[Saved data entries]
------------------------------------------------
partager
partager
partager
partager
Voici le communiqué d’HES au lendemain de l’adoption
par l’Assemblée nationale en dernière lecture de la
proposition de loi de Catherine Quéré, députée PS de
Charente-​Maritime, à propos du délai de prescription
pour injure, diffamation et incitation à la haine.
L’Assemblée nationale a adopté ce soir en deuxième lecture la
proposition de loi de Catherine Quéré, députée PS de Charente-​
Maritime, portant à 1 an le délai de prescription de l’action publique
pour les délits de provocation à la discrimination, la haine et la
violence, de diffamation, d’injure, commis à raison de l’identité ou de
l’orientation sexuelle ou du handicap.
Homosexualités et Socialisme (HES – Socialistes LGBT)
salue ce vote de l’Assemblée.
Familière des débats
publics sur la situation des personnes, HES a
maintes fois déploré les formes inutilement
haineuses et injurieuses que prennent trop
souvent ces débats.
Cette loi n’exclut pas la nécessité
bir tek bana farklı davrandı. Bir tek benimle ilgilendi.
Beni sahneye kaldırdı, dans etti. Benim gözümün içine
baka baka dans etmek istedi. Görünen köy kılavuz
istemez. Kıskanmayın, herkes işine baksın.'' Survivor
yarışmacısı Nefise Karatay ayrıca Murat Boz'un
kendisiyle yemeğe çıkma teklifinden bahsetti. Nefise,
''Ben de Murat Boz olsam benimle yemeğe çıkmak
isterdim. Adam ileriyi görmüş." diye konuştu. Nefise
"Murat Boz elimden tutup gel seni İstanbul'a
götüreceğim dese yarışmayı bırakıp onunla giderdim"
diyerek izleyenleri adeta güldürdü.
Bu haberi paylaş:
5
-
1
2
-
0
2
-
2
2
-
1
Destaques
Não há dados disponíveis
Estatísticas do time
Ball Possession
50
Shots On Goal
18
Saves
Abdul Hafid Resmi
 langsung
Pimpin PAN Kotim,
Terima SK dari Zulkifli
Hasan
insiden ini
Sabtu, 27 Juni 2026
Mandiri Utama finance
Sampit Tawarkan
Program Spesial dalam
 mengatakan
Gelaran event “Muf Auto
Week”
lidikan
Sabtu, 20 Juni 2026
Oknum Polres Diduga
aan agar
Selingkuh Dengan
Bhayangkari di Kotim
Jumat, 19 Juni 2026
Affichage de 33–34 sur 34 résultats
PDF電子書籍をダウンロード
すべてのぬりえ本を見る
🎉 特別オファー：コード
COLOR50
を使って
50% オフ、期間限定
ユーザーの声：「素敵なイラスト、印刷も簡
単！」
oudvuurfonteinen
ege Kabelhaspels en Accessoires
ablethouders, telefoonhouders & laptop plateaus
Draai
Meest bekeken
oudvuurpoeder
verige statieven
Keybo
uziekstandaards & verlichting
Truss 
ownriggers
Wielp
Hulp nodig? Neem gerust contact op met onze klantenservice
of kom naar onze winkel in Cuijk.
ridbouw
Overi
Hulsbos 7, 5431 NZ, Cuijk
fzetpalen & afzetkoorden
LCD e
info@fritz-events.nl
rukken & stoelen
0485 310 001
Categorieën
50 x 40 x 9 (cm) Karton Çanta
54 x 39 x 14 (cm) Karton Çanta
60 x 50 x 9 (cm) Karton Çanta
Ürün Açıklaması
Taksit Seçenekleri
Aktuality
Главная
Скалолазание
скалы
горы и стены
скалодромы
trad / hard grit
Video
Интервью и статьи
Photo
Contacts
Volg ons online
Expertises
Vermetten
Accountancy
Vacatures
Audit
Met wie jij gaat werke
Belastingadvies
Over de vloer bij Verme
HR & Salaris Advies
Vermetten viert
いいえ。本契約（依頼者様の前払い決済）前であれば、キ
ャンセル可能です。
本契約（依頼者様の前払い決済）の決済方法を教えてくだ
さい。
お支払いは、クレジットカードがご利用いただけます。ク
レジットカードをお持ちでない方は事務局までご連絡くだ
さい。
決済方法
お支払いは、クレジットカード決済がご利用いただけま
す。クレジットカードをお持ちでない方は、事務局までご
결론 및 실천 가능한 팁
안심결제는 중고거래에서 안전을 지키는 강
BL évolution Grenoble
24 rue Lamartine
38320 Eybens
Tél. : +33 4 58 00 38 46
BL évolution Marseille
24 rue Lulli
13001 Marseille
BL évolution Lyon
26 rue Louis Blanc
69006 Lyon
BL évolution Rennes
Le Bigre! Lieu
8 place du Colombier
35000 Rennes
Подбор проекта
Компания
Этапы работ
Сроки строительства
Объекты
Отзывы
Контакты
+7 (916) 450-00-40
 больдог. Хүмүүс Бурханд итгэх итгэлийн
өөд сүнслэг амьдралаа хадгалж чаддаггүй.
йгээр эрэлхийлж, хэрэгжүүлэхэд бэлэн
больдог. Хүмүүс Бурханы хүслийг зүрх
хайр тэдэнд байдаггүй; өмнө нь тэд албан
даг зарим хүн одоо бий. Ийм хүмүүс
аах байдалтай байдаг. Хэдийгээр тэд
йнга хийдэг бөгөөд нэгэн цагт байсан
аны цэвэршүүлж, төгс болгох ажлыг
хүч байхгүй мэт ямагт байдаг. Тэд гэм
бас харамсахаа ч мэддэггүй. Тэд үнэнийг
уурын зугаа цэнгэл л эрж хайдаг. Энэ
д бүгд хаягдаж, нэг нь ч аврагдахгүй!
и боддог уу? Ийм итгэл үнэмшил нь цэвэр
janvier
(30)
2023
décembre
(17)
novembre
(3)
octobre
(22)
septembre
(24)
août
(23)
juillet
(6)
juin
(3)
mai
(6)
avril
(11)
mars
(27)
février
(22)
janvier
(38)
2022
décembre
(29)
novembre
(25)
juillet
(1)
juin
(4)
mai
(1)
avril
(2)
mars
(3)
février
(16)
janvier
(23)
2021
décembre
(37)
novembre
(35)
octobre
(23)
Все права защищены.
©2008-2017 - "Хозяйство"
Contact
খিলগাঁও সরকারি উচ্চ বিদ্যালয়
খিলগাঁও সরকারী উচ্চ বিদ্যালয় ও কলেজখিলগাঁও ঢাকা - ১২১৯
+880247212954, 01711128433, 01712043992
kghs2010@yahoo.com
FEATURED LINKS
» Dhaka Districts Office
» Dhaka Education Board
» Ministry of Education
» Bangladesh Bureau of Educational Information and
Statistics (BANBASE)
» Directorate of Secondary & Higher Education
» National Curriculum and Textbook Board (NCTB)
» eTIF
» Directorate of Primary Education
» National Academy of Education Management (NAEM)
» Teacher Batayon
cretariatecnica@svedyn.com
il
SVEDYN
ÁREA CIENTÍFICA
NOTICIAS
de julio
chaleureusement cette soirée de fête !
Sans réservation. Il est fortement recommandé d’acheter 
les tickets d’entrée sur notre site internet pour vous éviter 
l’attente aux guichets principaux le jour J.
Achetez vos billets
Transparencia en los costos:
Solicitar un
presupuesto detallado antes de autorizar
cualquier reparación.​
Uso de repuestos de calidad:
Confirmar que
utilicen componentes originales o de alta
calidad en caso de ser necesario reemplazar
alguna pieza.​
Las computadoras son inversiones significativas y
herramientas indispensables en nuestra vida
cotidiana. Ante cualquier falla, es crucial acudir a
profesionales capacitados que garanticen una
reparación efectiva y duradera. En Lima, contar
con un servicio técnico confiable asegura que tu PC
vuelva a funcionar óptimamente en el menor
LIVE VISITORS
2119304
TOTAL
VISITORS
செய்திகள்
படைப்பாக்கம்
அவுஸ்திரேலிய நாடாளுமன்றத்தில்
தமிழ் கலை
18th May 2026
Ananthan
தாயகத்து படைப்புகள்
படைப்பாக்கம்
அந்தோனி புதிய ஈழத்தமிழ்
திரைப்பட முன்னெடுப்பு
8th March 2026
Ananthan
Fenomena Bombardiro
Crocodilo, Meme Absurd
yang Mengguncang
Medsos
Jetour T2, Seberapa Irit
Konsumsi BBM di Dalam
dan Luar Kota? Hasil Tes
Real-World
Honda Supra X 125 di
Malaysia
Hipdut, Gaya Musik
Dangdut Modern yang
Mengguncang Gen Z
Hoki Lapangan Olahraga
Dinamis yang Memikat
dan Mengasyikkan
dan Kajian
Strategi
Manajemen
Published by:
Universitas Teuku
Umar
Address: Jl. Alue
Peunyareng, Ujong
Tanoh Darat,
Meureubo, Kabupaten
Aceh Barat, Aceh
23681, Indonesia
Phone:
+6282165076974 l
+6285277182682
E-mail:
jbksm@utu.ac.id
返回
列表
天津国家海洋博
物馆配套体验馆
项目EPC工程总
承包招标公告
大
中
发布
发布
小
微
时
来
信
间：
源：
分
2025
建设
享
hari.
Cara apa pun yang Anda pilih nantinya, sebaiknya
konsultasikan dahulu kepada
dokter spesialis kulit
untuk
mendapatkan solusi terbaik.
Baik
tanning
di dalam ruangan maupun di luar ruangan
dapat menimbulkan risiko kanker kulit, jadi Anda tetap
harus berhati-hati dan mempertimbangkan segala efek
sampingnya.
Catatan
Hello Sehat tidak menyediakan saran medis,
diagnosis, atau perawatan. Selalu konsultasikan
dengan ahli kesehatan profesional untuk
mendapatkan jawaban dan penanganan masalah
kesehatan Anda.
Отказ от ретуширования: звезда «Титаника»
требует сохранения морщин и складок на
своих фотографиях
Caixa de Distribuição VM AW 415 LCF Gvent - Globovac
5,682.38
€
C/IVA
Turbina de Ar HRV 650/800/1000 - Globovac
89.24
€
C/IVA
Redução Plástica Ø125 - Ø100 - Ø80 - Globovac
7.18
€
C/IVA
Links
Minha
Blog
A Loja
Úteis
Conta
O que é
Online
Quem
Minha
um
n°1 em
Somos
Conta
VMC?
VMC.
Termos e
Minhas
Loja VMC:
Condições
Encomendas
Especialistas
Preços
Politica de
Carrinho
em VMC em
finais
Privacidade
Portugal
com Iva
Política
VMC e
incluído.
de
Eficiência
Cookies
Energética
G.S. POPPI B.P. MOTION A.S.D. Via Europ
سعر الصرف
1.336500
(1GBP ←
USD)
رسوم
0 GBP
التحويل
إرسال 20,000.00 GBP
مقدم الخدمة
------------------------------------------------
*Task statement*: Keeping every character as it is, restate the lines above that run from the line with "йнга хийдэг бөгөөд нэгэн цагт байсан" through the line with "и боддог уу? Ийм итгэл үнэмшил нь цэвэр", both included, and nothing else.

*Written solution*:
йнга хийдэг бөгөөд нэгэн цагт байсан
аны цэвэршүүлж, төгс болгох ажлыг
хүч байхгүй мэт ямагт байдаг. Тэд гэм
бас харамсахаа ч мэддэггүй. Тэд үнэнийг
уурын зугаа цэнгэл л эрж хайдаг. Энэ
д бүгд хаягдаж, нэг нь ч аврагдахгүй!
и боддог уу? Ийм итгэл үнэмшил нь цэвэр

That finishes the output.